- _Activity_
In every entry below, swap "Intel" for "AMD" and write the lines out again with nothing else changed.

Text pulled from each page:
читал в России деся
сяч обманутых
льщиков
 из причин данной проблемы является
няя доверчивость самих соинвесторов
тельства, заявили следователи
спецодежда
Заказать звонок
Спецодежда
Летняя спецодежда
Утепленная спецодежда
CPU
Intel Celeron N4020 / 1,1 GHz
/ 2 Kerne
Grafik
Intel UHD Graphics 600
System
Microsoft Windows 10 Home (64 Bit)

- _Exercise response_
читал в России деся
сяч обманутых
льщиков
 из причин данной проблемы является
няя доверчивость самих соинвесторов
тельства, заявили следователи
спецодежда
Заказать звонок
Спецодежда
Летняя спецодежда
Утепленная спецодежда
CPU
AMD Celeron N4020 / 1,1 GHz
/ 2 Kerne
Grafik
AMD UHD Graphics 600
System
Microsoft Windows 10 Home (64 Bit)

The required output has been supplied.